Straco Corporation Ltd Is Down 20% From Its 52-Week High Price: Is It Time To Buy Now?
Straco Corporation Ltd (SGX: S85) is a tourism asset operator with operation in China and Singapore. In China, the company owns the Shanghai Ocean Aquarium, Underwater World Xiamen, and Lintong Lixing Cable Carattractions. As for Singapore, Straco bought a majority stake in the iconic Singapore Flyer – one of the largest observation wheels in the world – in late 2014.

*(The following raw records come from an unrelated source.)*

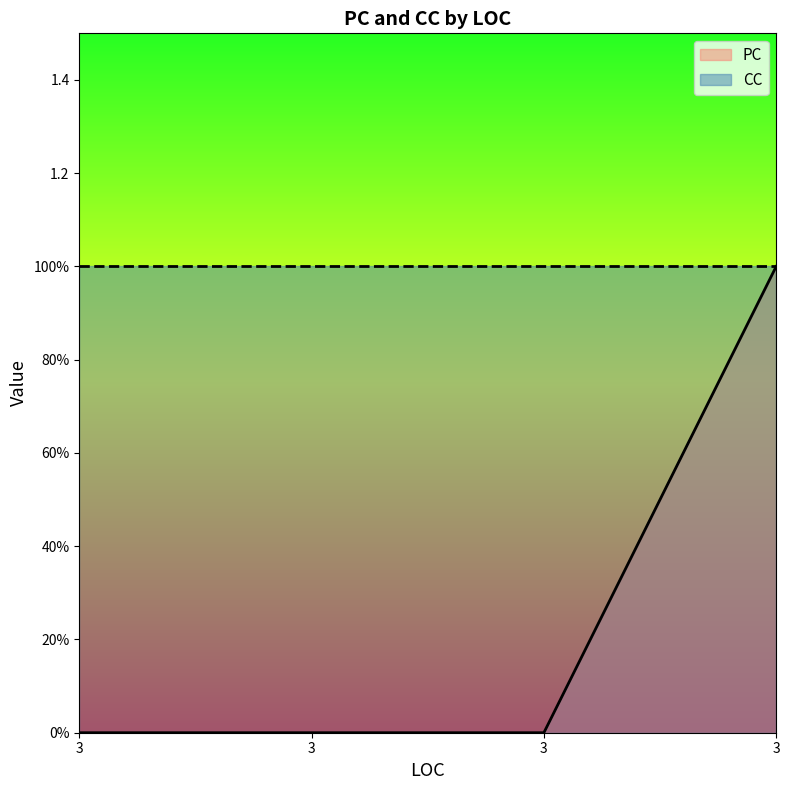

How many lines are shown in the chart?

1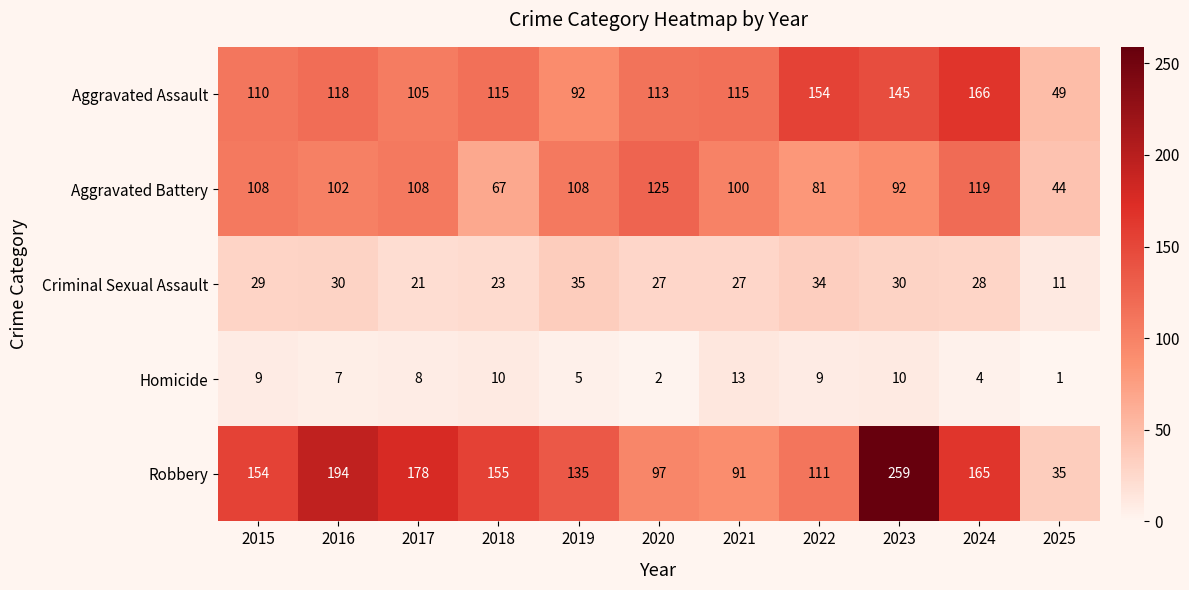

Rank the series by their maximum value, from lowest to highest.

Homicide, Criminal Sexual Assault, Aggravated Battery, Aggravated Assault, Robbery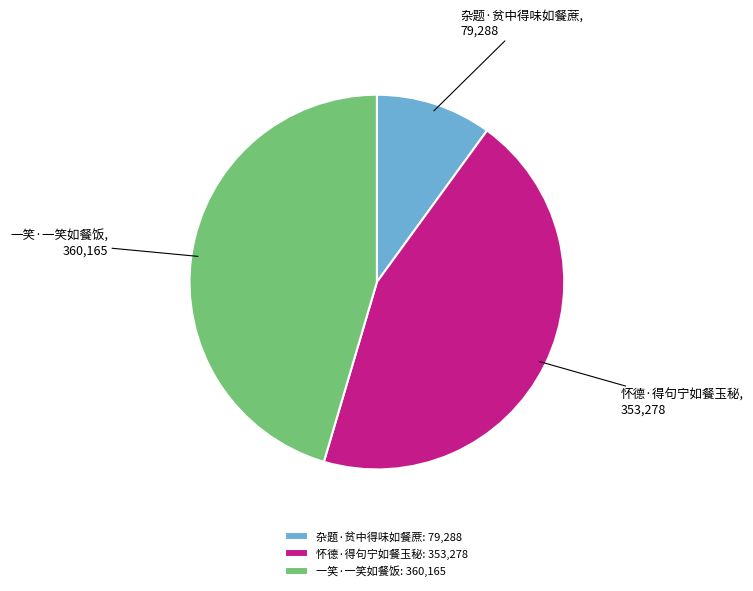

What is the smallest slice in the pie chart?

杂题·贫中得味如餐蔗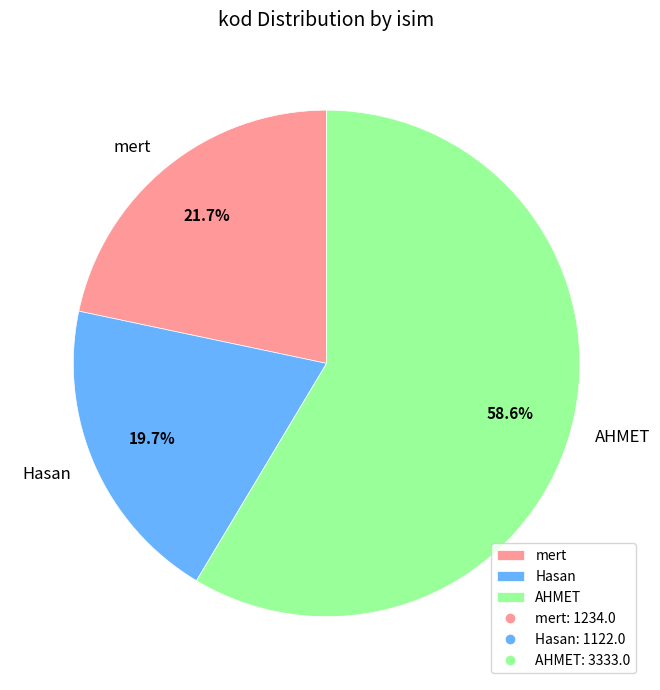

To the nearest percent, what is the average slice percentage?

33%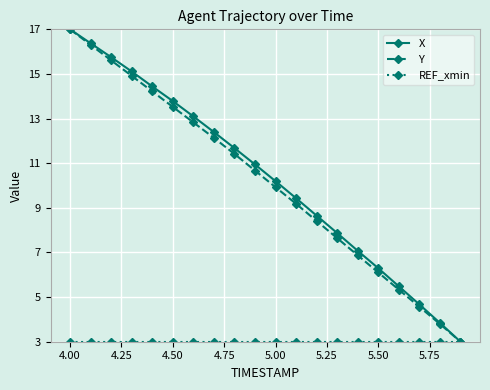

How many distinct data groups are displayed?

3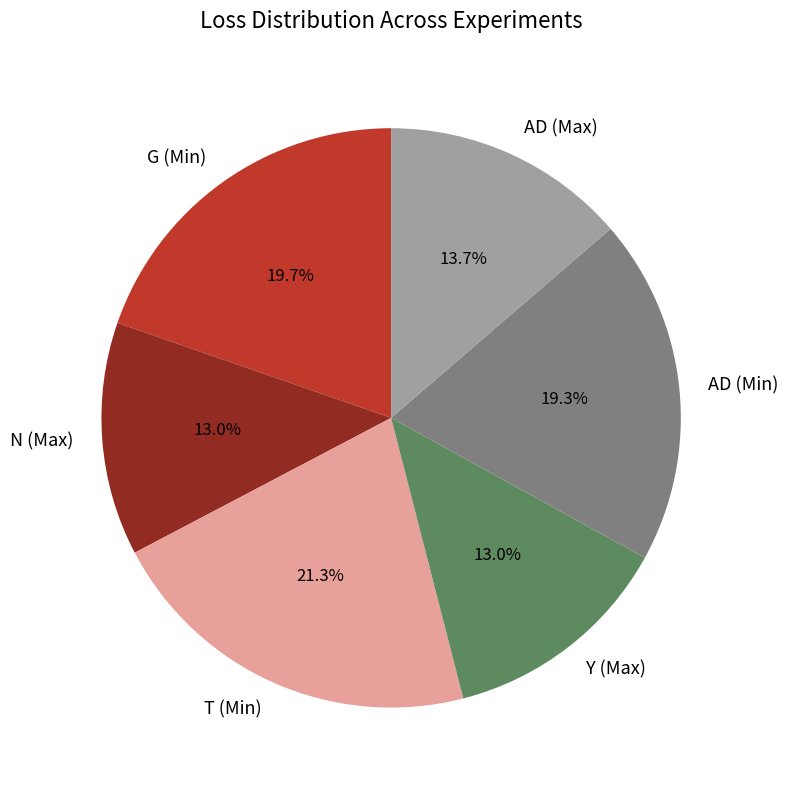

To the nearest percent, what is the average slice percentage?

17%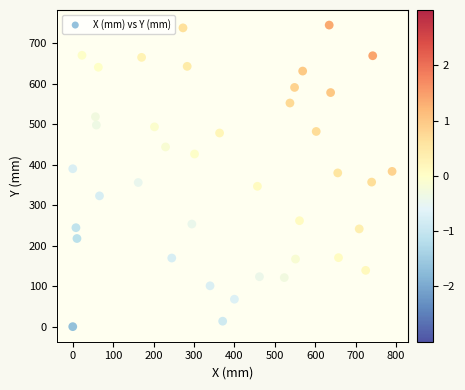

What is the range of Y values (max minus min)?

745.0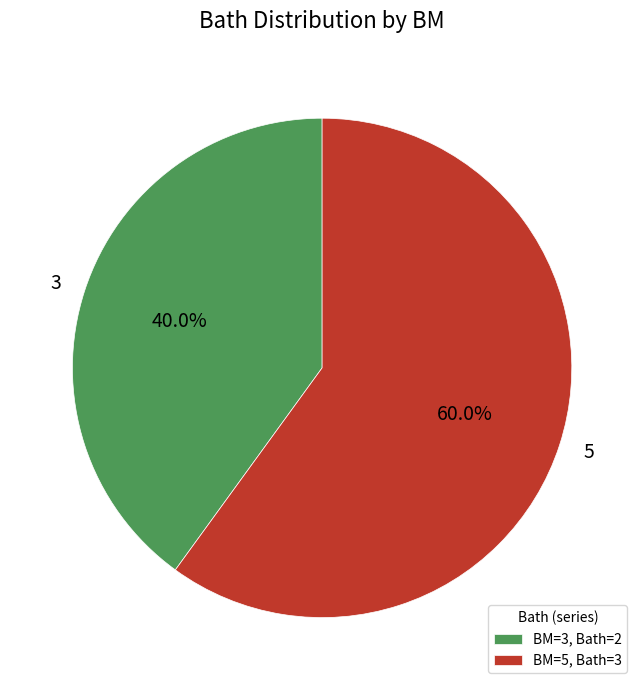

The 5 slice represents 60% of the pie. True or false?

True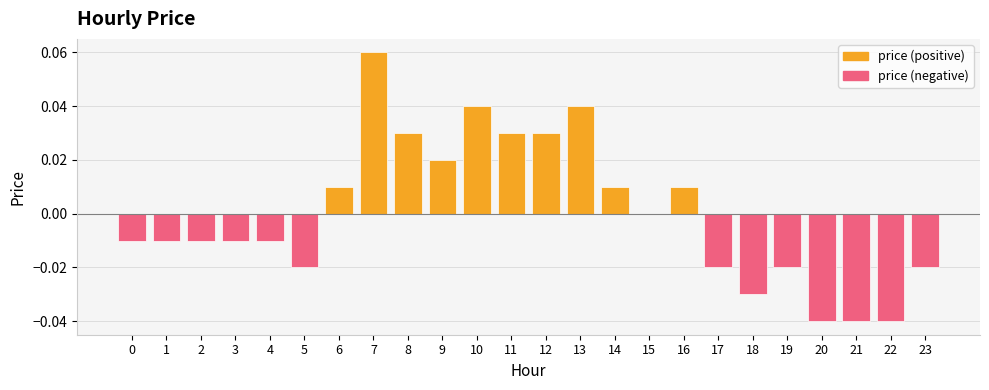

At 11, list the series in order from smallest to largest.

price (negative), price (positive)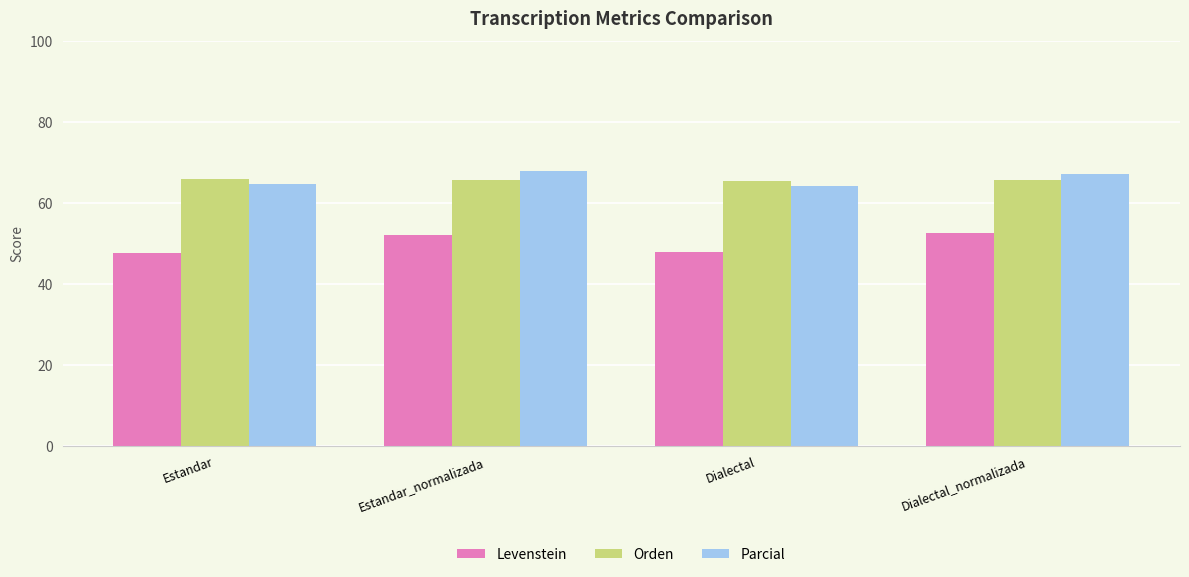

The value of Levenstein at Estandar_normalizada is 52.2. True or false?

True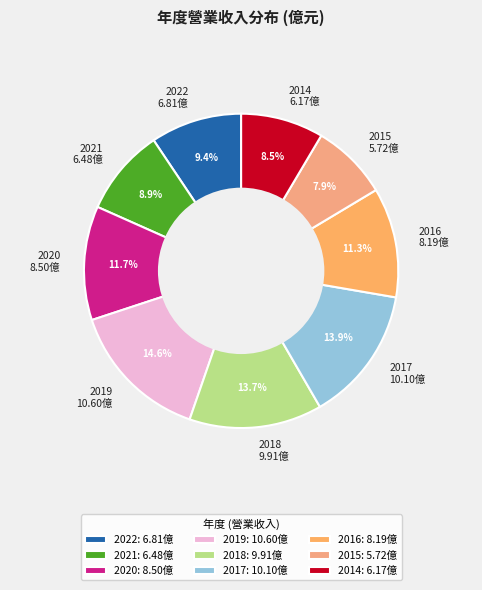

What percentage is the 2021 slice, to the nearest percent?

9%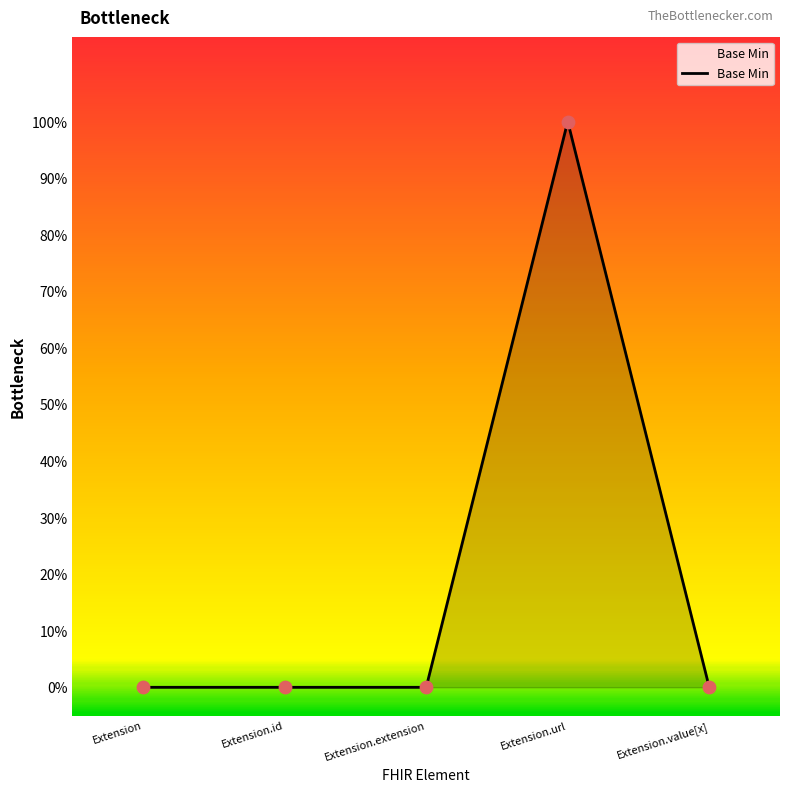

Between Extension.url and Extension, which is larger?

Extension.url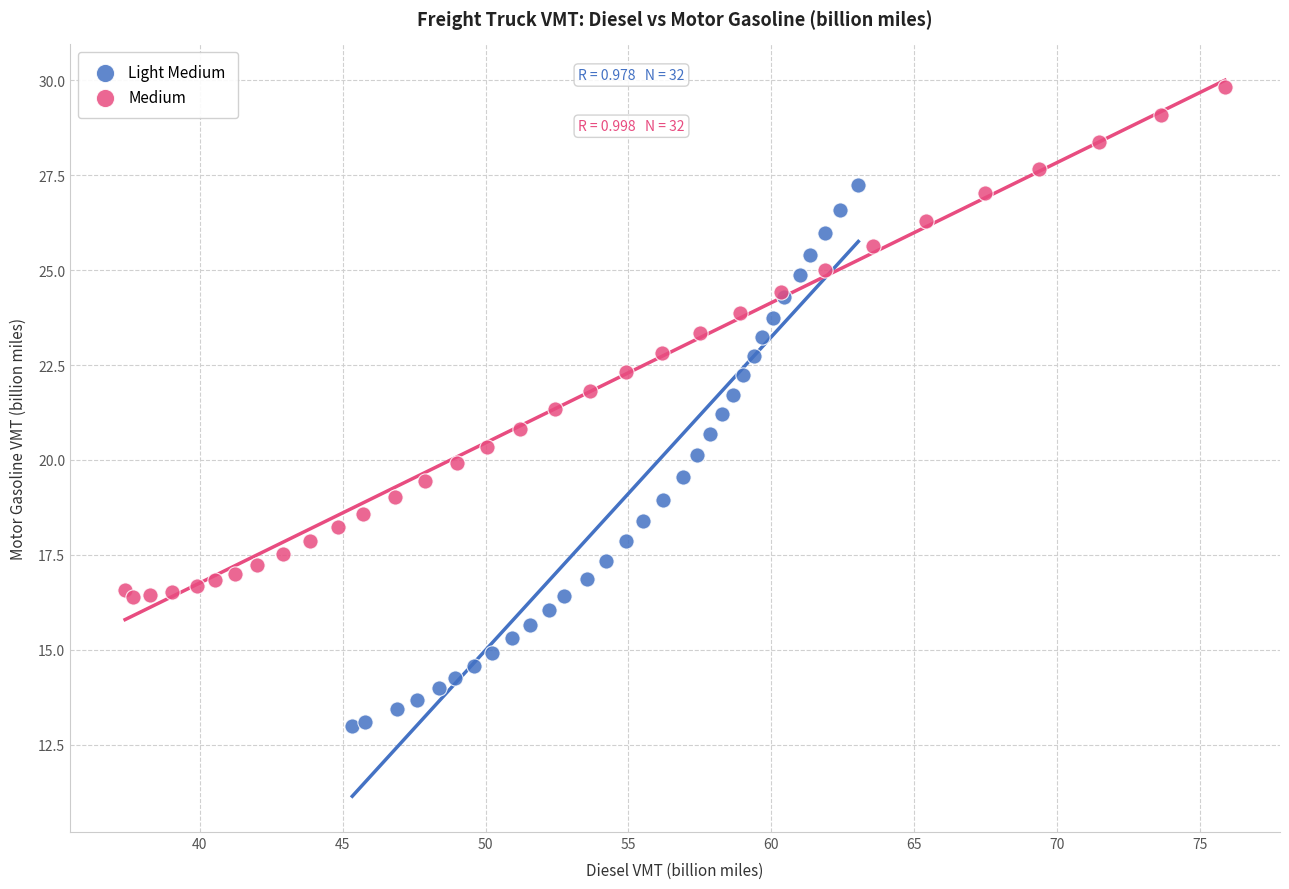

Which series contains the highest Y value?

Medium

At the current price of S$0.72 (at time of writing), the company’s stock is trading at 20% lower from its 52-week high price of S$0.90. This raises a question: Is Straco Corporation cheap now? This question is important because if the firm’s shares are cheap, it might be a good opportunity for investors.
Unfortunately, there is no easy answer. However, we can still get some insights by comparing Straco’s current valuation with the market’s valuation. The three valuation metrics I will focus on are the price-to-book (PB) ratio, price-to-earnings (PE) ratio, and dividend yield.
I will be using the SPDR STI ETF (SGX: ES3) as a proxy for the market; the SPDR STI ETF is an exchange-traded fund that tracks the fundamentals of Singapore’s stock market benchmark, the Straits Times Index (SGX: ^STI).
Straco currently has a PB ratio of 2.4, which is higher than the SPDR STI ETF’s PB ratio of 1.1. In addition, Straco’s PE ratio is higher than that of the SPDR STI ETF (14.7 vs 11.3). On the other hand, Straco’s dividend yield of 3.5% is comparable to the market’s yield of 3.5%.
In sum, we can argue that Straco is priced at a premium to the market average due to its high PB and PE ratio. Yet, income investors might still be interested in the company given its high dividend yield.